_PROBLEM DETAILS:_ An identical transcription of the records is required.

[Dataset excerpts]
*** Block opens ***
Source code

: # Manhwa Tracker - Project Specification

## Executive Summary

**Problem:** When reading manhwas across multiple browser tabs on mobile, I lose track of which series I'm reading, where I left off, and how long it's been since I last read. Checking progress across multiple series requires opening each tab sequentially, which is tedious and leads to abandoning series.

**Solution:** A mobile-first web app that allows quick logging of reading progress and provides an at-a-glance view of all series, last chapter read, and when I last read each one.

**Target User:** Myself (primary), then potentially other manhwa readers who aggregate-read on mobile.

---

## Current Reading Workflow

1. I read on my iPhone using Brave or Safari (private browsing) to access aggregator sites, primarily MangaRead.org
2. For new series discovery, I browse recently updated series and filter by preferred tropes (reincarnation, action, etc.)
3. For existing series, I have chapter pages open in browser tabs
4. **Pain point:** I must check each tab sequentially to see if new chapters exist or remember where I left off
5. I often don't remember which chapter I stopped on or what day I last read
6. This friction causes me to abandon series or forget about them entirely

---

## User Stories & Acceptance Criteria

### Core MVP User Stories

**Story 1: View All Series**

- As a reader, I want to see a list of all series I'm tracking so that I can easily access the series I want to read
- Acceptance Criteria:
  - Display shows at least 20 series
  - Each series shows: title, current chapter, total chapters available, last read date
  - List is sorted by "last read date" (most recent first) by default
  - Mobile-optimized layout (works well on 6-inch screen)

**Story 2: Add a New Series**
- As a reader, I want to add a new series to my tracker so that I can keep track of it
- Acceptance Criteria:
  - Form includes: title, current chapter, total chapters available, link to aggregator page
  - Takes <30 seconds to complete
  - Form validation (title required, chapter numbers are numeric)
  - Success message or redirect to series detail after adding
*** Block closes ***
_SOLUTION TO THIS TASK:_
Source code

: # Manhwa Tracker - Project Specification

## Executive Summary

**Problem:** When reading manhwas across multiple browser tabs on mobile, I lose track of which series I'm reading, where I left off, and how long it's been since I last read. Checking progress across multiple series requires opening each tab sequentially, which is tedious and leads to abandoning series.

**Solution:** A mobile-first web app that allows quick logging of reading progress and provides an at-a-glance view of all series, last chapter read, and when I last read each one.

**Target User:** Myself (primary), then potentially other manhwa readers who aggregate-read on mobile.

---

## Current Reading Workflow

1. I read on my iPhone using Brave or Safari (private browsing) to access aggregator sites, primarily MangaRead.org
2. For new series discovery, I browse recently updated series and filter by preferred tropes (reincarnation, action, etc.)
3. For existing series, I have chapter pages open in browser tabs
4. **Pain point:** I must check each tab sequentially to see if new chapters exist or remember where I left off
5. I often don't remember which chapter I stopped on or what day I last read
6. This friction causes me to abandon series or forget about them entirely

---

## User Stories & Acceptance Criteria

### Core MVP User Stories

**Story 1: View All Series**

- As a reader, I want to see a list of all series I'm tracking so that I can easily access the series I want to read
- Acceptance Criteria:
  - Display shows at least 20 series
  - Each series shows: title, current chapter, total chapters available, last read date
  - List is sorted by "last read date" (most recent first) by default
  - Mobile-optimized layout (works well on 6-inch screen)

**Story 2: Add a New Series**
- As a reader, I want to add a new series to my tracker so that I can keep track of it
- Acceptance Criteria:
  - Form includes: title, current chapter, total chapters available, link to aggregator page
  - Takes <30 seconds to complete
  - Form validation (title required, chapter numbers are numeric)
  - Success message or redirect to series detail after adding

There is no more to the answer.